[Provided information — start]

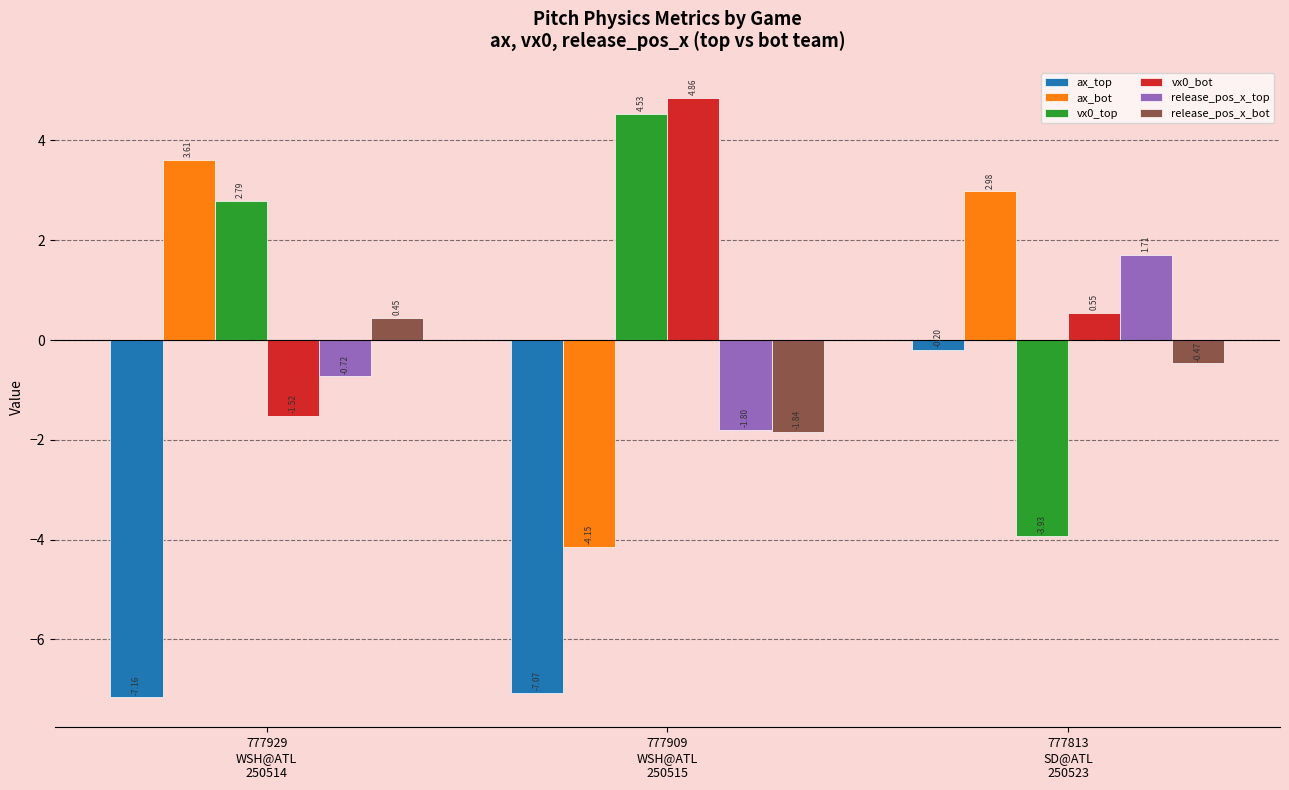

The value of release_pos_x_top at 777909
WSH@ATL
250515 is -1.1. True or false?

False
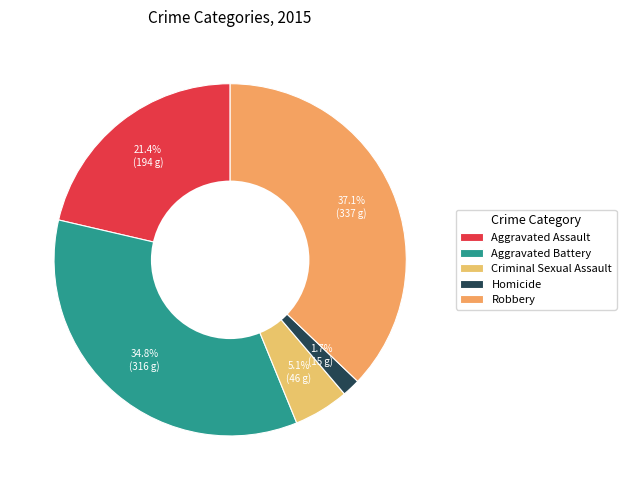

Is there any slice that represents more than half of the pie?

No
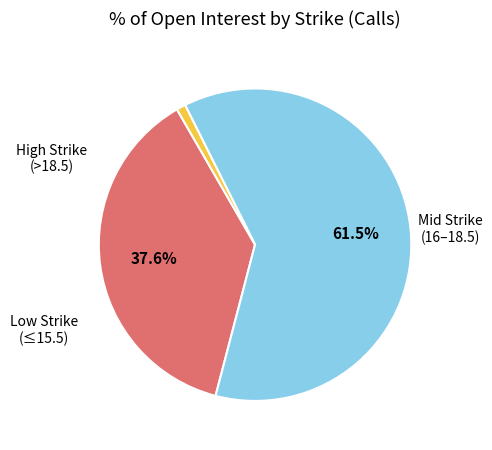

Does any single category account for the majority?

Yes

[Provided information — finish]

- **Instructions for the task**
Express every line of the material above as a JSON list of strings, with one string per line and blank lines omitted. Leave out the pictures.

- **Solved problem**
[
  "The value of release_pos_x_top at 777909",
  "WSH@ATL",
  "250515 is -1.1. True or false?",
  "False",
  "Is there any slice that represents more than half of the pie?",
  "No",
  "Does any single category account for the majority?",
  "Yes"
]